#### What you are asked to do:
The required result is each line of the entries below containing the string "from".

#### Study material:
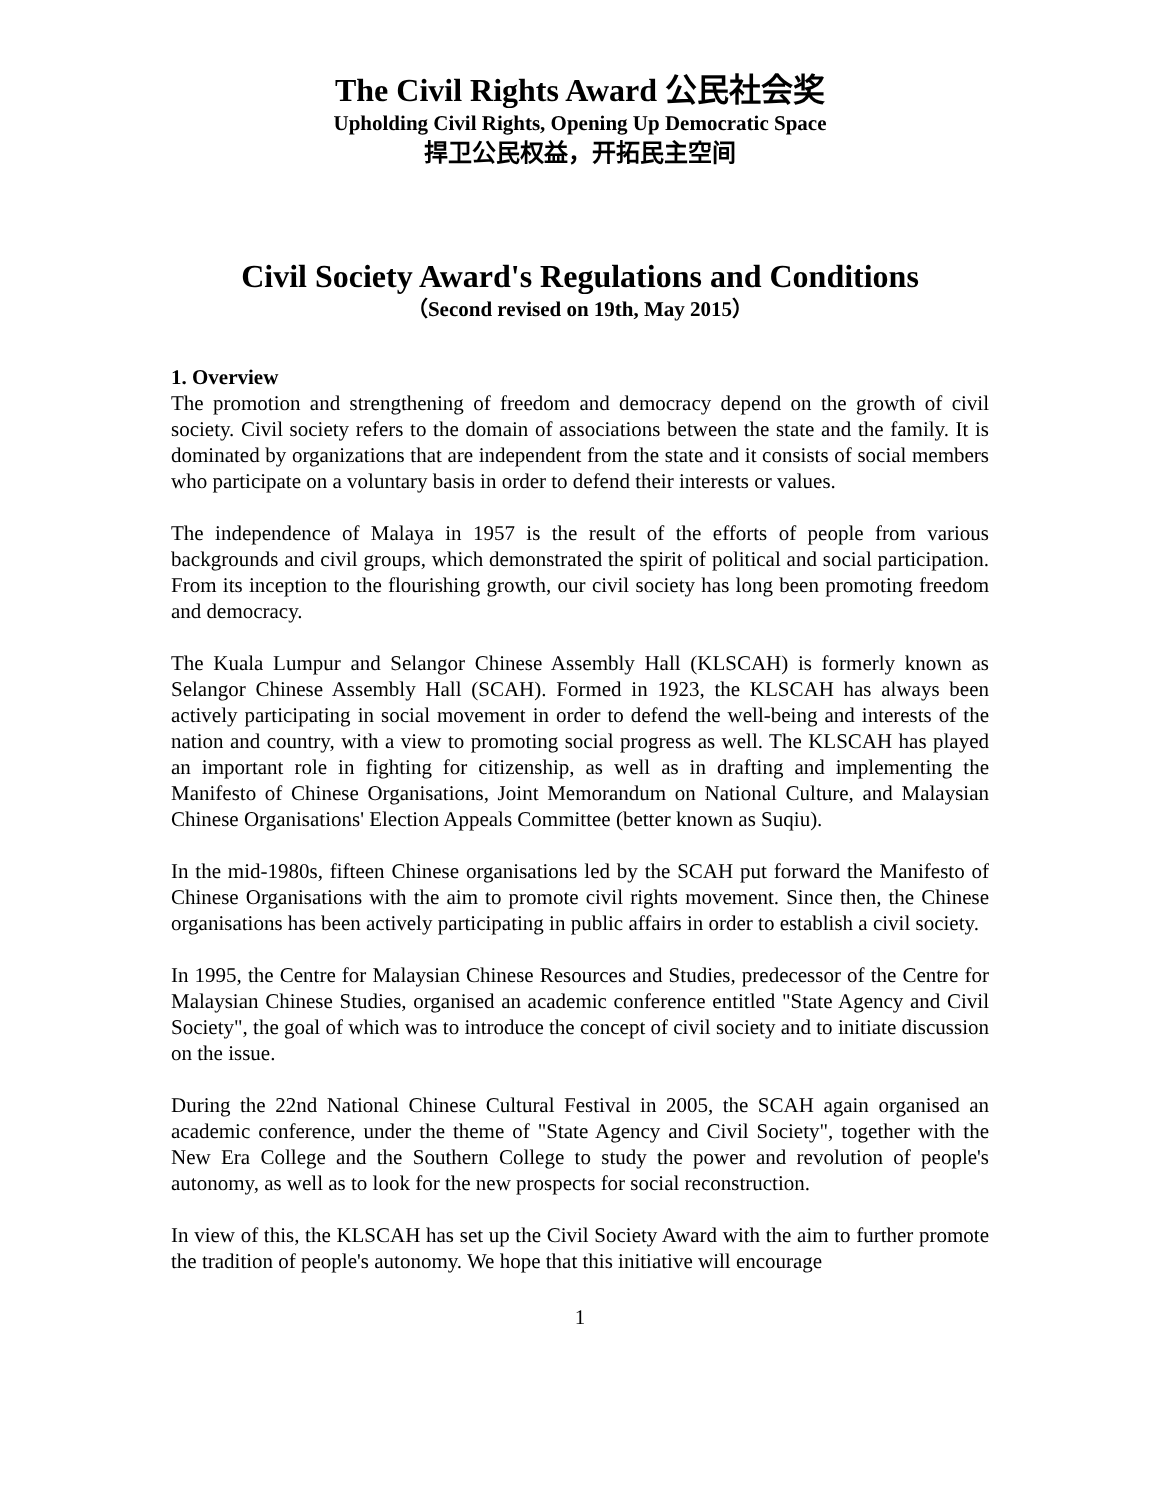The Civil Rights Award 公民社会奖
Upholding Civil Rights, Opening Up Democratic Space
捍卫公民权益，开拓民主空间
Civil Society Award's Regulations and Conditions
（Second revised on 19th, May 2015）
1. Overview
The promotion and strengthening of freedom and democracy depend on the growth of civil society. Civil society refers to the domain of associations between the state and the family. It is dominated by organizations that are independent from the state and it consists of social members who participate on a voluntary basis in order to defend their interests or values.
The independence of Malaya in 1957 is the result of the efforts of people from various backgrounds and civil groups, which demonstrated the spirit of political and social participation. From its inception to the flourishing growth, our civil society has long been promoting freedom and democracy.
The Kuala Lumpur and Selangor Chinese Assembly Hall (KLSCAH) is formerly known as Selangor Chinese Assembly Hall (SCAH). Formed in 1923, the KLSCAH has always been actively participating in social movement in order to defend the well-being and interests of the nation and country, with a view to promoting social progress as well. The KLSCAH has played an important role in fighting for citizenship, as well as in drafting and implementing the Manifesto of Chinese Organisations, Joint Memorandum on National Culture, and Malaysian Chinese Organisations' Election Appeals Committee (better known as Suqiu).
In the mid-1980s, fifteen Chinese organisations led by the SCAH put forward the Manifesto of Chinese Organisations with the aim to promote civil rights movement. Since then, the Chinese organisations has been actively participating in public affairs in order to establish a civil society.
In 1995, the Centre for Malaysian Chinese Resources and Studies, predecessor of the Centre for Malaysian Chinese Studies, organised an academic conference entitled "State Agency and Civil Society", the goal of which was to introduce the concept of civil society and to initiate discussion on the issue.
During the 22nd National Chinese Cultural Festival in 2005, the SCAH again organised an academic conference, under the theme of "State Agency and Civil Society", together with the New Era College and the Southern College to study the power and revolution of people's autonomy, as well as to look for the new prospects for social reconstruction.
In view of this, the KLSCAH has set up the Civil Society Award with the aim to further promote the tradition of people's autonomy. We hope that this initiative will encourage
1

#### Task answer:
The promotion and strengthening of freedom and democracy depend on the growth of civil society. Civil society refers to the domain of associations between the state and the family. It is dominated by organizations that are independent from the state and it consists of social members who participate on a voluntary basis in order to defend their interests or values.
The independence of Malaya in 1957 is the result of the efforts of people from various backgrounds and civil groups, which demonstrated the spirit of political and social participation. From its inception to the flourishing growth, our civil society has long been promoting freedom and democracy.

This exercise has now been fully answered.